I guess it doesn't take much for me to get excited but we just got one of these new can openers and it's the bees knees!! $10.00 at the local grocery store. 

https://www.youtube.com/watch?v=PVxYByE6eNQ


----------



## bluebreezes (Aug 25, 2016)

I have one of those and I love it! No more sharp edges.


----------



## HazyDavey (Aug 25, 2016)

bluebreezes said:


> I have one of those and I love it! No more sharp edges.



Yes, no more sharp edges or crud building up on the cutting wheel. Plus it's very easy to use. 

We needed a new can opener so I got this just to see if it's any good.

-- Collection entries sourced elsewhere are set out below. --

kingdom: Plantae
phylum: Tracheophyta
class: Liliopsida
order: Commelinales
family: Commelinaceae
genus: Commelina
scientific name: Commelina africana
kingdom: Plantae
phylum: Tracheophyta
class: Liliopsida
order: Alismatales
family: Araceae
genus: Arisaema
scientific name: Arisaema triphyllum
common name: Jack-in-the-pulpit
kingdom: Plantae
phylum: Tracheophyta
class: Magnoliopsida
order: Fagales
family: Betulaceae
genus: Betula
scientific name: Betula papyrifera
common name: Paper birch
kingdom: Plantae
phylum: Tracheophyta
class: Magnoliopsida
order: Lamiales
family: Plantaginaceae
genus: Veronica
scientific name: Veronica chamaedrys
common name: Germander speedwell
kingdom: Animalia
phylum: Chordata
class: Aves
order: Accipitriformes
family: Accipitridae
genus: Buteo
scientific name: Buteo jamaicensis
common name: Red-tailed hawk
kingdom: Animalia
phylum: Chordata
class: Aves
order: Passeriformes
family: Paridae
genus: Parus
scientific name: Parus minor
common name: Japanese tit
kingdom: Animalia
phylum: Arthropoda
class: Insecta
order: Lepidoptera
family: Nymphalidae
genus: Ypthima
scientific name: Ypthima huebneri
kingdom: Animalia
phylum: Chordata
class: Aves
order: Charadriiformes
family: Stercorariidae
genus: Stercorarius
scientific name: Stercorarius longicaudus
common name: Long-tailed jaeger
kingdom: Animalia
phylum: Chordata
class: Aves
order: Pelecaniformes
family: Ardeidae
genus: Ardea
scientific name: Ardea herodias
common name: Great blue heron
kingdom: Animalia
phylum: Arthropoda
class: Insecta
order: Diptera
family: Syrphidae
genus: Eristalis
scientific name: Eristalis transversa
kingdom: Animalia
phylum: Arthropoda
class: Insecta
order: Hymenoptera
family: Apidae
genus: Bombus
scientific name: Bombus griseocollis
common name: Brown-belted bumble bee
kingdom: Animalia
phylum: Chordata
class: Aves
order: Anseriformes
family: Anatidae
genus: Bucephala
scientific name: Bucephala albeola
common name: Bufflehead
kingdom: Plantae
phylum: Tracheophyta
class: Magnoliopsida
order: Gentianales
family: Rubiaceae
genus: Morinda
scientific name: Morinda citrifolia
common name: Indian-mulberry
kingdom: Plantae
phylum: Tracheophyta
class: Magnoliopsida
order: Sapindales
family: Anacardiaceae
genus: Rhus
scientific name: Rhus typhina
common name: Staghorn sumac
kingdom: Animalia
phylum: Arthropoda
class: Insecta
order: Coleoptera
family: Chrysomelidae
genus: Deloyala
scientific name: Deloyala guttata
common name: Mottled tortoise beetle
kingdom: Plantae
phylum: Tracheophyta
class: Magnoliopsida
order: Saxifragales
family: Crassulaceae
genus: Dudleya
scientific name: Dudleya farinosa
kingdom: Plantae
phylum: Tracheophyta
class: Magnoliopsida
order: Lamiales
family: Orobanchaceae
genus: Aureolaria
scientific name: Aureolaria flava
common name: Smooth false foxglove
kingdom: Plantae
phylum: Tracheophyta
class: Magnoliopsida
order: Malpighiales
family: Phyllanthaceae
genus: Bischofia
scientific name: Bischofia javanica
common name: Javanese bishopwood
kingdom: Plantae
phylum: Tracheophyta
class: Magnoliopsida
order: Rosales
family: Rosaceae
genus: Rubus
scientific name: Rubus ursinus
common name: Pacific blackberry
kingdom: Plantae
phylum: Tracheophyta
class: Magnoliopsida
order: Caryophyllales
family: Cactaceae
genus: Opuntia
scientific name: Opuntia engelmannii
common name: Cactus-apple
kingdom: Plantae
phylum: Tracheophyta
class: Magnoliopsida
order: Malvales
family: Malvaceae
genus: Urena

Now I'm hooked, no going back now. 

Think I'll go open something.. :emmersed:


----------



## bluebreezes (Aug 25, 2016)

You made me laugh. With this rig, I really look forward to opening things too.


----------



## Carla (Aug 25, 2016)

Sometimes the little things in life mean a lot!


----------



## NancyNGA (Aug 25, 2016)

Think of all the coaster you have now.


----------



## HazyDavey (Aug 26, 2016)

NancyNGA said:


> Think of all the coaster you have now.



Wow.. I never thought of that. 
Not only is it a can opener, it's a coaster maker. 
This is getting sweeter all the time!!


Oh crud,  I better think over the coaster thingy..


----------